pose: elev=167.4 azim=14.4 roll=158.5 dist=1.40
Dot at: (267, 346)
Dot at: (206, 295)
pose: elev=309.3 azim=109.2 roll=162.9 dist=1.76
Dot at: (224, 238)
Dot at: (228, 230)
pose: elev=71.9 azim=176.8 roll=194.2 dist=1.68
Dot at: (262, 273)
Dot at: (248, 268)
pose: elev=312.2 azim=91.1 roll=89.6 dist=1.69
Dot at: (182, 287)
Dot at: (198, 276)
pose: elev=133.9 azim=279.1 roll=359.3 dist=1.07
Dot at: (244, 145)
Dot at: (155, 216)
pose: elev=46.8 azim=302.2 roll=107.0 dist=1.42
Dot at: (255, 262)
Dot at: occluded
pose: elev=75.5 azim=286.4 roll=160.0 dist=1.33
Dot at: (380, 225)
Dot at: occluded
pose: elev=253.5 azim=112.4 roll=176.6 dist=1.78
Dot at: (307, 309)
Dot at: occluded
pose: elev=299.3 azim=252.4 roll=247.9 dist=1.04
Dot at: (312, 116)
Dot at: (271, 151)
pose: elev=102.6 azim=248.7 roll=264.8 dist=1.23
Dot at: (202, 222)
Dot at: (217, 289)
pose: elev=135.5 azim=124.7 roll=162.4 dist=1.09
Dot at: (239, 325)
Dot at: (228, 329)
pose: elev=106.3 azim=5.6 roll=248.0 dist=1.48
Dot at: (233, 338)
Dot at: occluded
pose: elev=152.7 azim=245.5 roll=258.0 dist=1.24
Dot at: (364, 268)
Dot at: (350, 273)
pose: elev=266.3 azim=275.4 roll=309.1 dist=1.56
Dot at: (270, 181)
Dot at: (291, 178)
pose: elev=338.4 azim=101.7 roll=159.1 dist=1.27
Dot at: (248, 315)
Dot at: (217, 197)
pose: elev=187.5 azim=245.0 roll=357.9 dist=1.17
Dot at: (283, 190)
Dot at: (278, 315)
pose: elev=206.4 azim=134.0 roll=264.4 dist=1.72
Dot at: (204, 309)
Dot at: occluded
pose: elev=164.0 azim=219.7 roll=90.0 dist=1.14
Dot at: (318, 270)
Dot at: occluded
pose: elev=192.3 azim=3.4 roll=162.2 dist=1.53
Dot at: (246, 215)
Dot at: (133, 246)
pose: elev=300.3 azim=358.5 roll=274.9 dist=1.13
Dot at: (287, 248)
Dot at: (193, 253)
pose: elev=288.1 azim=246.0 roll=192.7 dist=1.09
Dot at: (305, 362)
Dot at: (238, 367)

TASK TO CARRY OUT
Rewrite the material with every "dist" changed to "distance" and everything else left as it is.

FULL ANSWER
pose: elev=167.4 azim=14.4 roll=158.5 distance=1.40
Dot at: (267, 346)
Dot at: (206, 295)
pose: elev=309.3 azim=109.2 roll=162.9 distance=1.76
Dot at: (224, 238)
Dot at: (228, 230)
pose: elev=71.9 azim=176.8 roll=194.2 distance=1.68
Dot at: (262, 273)
Dot at: (248, 268)
pose: elev=312.2 azim=91.1 roll=89.6 distance=1.69
Dot at: (182, 287)
Dot at: (198, 276)
pose: elev=133.9 azim=279.1 roll=359.3 distance=1.07
Dot at: (244, 145)
Dot at: (155, 216)
pose: elev=46.8 azim=302.2 roll=107.0 distance=1.42
Dot at: (255, 262)
Dot at: occluded
pose: elev=75.5 azim=286.4 roll=160.0 distance=1.33
Dot at: (380, 225)
Dot at: occluded
pose: elev=253.5 azim=112.4 roll=176.6 distance=1.78
Dot at: (307, 309)
Dot at: occluded
pose: elev=299.3 azim=252.4 roll=247.9 distance=1.04
Dot at: (312, 116)
Dot at: (271, 151)
pose: elev=102.6 azim=248.7 roll=264.8 distance=1.23
Dot at: (202, 222)
Dot at: (217, 289)
pose: elev=135.5 azim=124.7 roll=162.4 distance=1.09
Dot at: (239, 325)
Dot at: (228, 329)
pose: elev=106.3 azim=5.6 roll=248.0 distance=1.48
Dot at: (233, 338)
Dot at: occluded
pose: elev=152.7 azim=245.5 roll=258.0 distance=1.24
Dot at: (364, 268)
Dot at: (350, 273)
pose: elev=266.3 azim=275.4 roll=309.1 distance=1.56
Dot at: (270, 181)
Dot at: (291, 178)
pose: elev=338.4 azim=101.7 roll=159.1 distance=1.27
Dot at: (248, 315)
Dot at: (217, 197)
pose: elev=187.5 azim=245.0 roll=357.9 distance=1.17
Dot at: (283, 190)
Dot at: (278, 315)
pose: elev=206.4 azim=134.0 roll=264.4 distance=1.72
Dot at: (204, 309)
Dot at: occluded
pose: elev=164.0 azim=219.7 roll=90.0 distance=1.14
Dot at: (318, 270)
Dot at: occluded
pose: elev=192.3 azim=3.4 roll=162.2 distance=1.53
Dot at: (246, 215)
Dot at: (133, 246)
pose: elev=300.3 azim=358.5 roll=274.9 distance=1.13
Dot at: (287, 248)
Dot at: (193, 253)
pose: elev=288.1 azim=246.0 roll=192.7 distance=1.09
Dot at: (305, 362)
Dot at: (238, 367)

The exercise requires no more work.